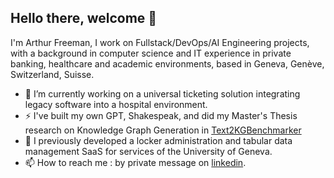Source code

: ## Hello there, welcome 👋

I'm Arthur Freeman, I work on Fullstack/DevOps/AI Engineering projects, with a background in computer science and IT experience in private banking, 
healthcare and academic environments, based in Geneva, Genève, Switzerland, Suisse. 

- 🔭 I’m currently working on a universal ticketing solution integrating legacy software into a hospital environment.
- ⚡ I've built my own GPT, Shakespeak, and did my Master's Thesis research on Knowledge Graph Generation in [Text2KGBenchmarker](git)
- 💬 I previously developed a locker administration and tabular data management SaaS for services of the University of Geneva. 
- 📫 How to reach me : by private message on [linkedin](www.linkedin.com/in/arthur-freeman-0b2175252).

=-=-=-=-=

Your goal
Each line in the material above that mentions the word "Geneva" must be copied.

Written solution
healthcare and academic environments, based in Geneva, Genève, Switzerland, Suisse. 
- 💬 I previously developed a locker administration and tabular data management SaaS for services of the University of Geneva. 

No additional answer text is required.